**WHAT TO WORK ON**
Across the whole listing, return each line exactly, with no images included.

**MATERIAL PROVIDED**
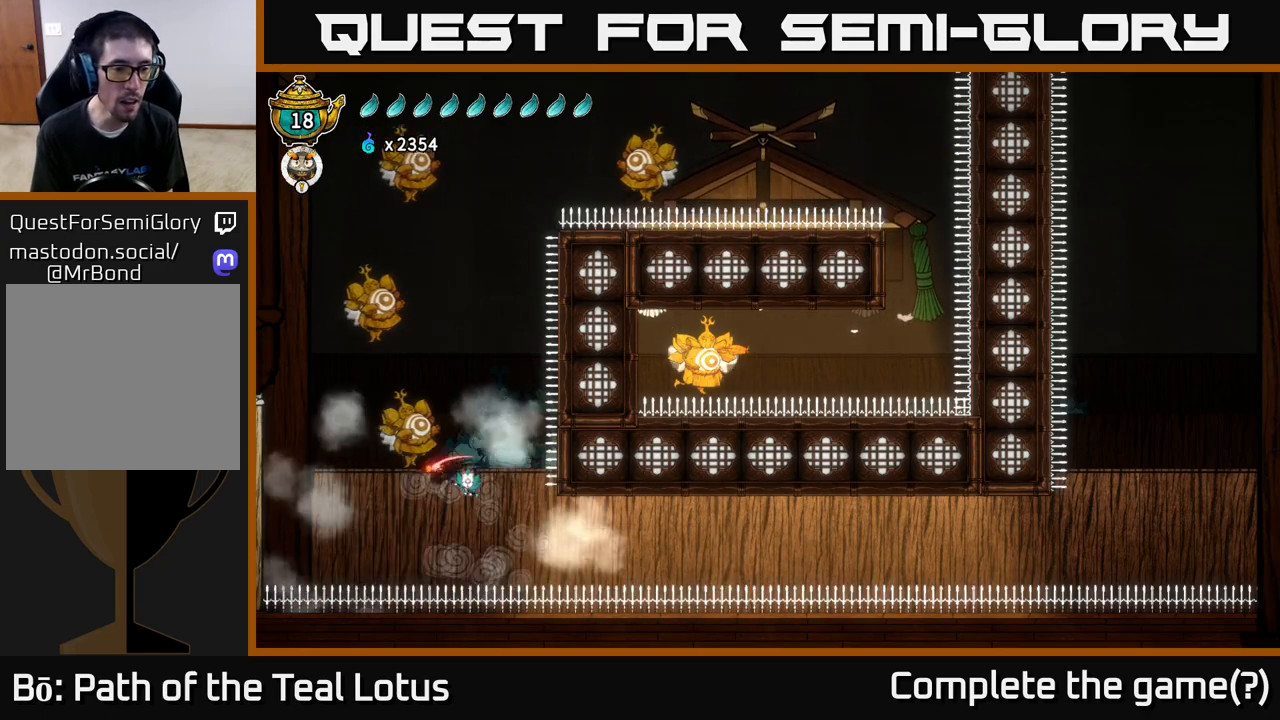
{"buttons": ["L2"], "left_stick": "up-left", "right_stick": "center", "events": [[17, "X", "down"], [200, "X", "up"], [350, "left_stick", "left"], [400, "left_stick", "up-left"], [433, "A", "up"], [467, "L2", "down"]]}
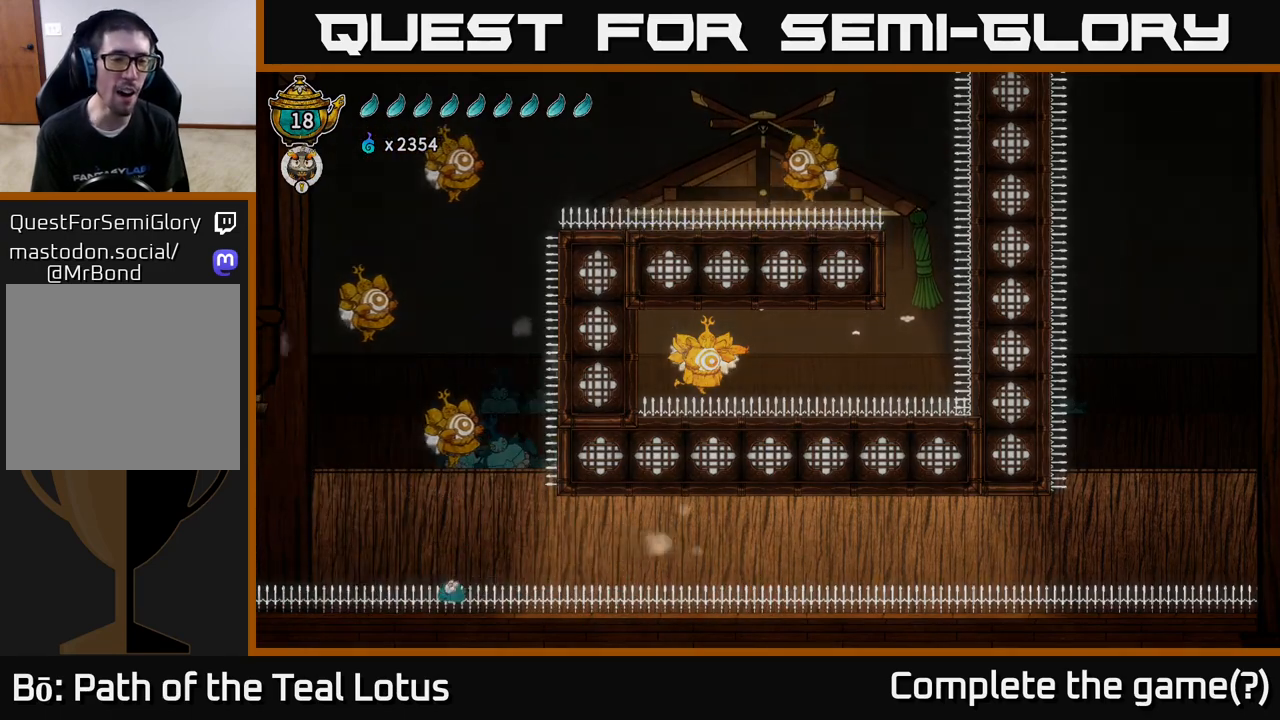
{"buttons": [], "left_stick": "center", "right_stick": "center", "events": [[17, "left_stick", "up"], [350, "L2", "up"], [400, "left_stick", "center"]]}
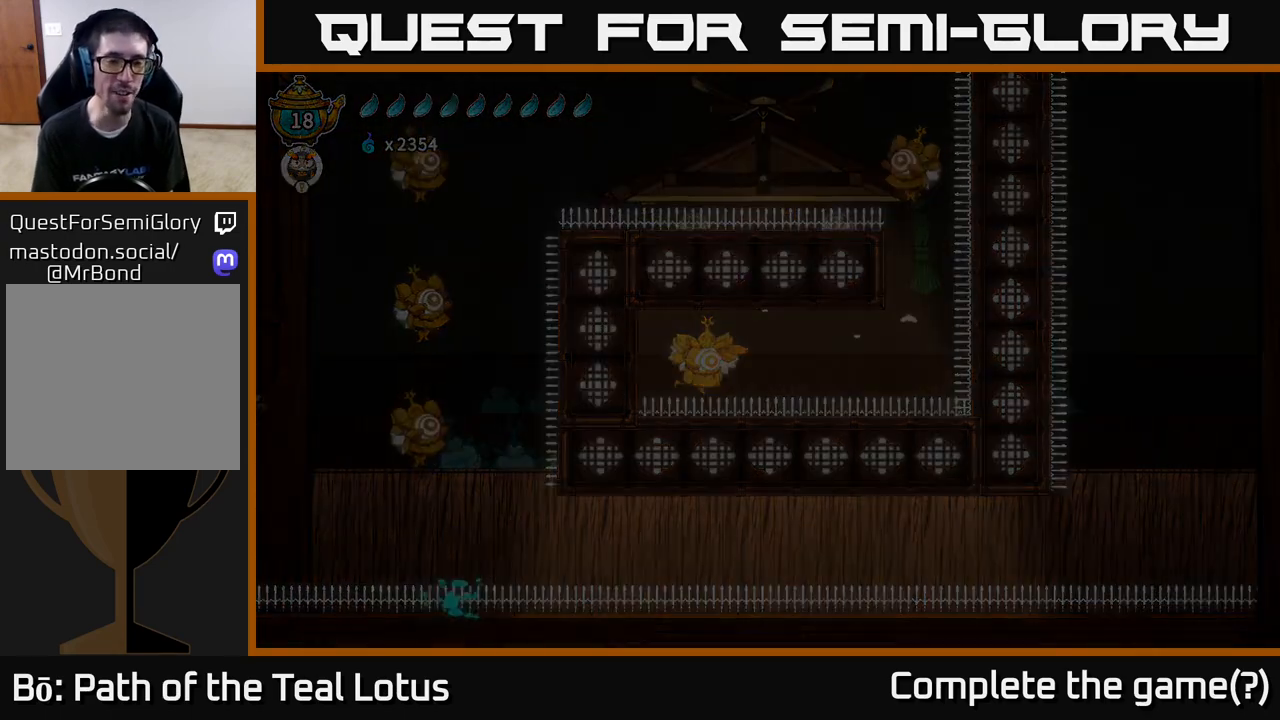
{"buttons": [], "left_stick": "center", "right_stick": "center", "events": []}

**SOLVED EXERCISE**
{"buttons": ["L2"], "left_stick": "up-left", "right_stick": "center", "events": [[17, "X", "down"], [200, "X", "up"], [350, "left_stick", "left"], [400, "left_stick", "up-left"], [433, "A", "up"], [467, "L2", "down"]]}
{"buttons": [], "left_stick": "center", "right_stick": "center", "events": [[17, "left_stick", "up"], [350, "L2", "up"], [400, "left_stick", "center"]]}
{"buttons": [], "left_stick": "center", "right_stick": "center", "events": []}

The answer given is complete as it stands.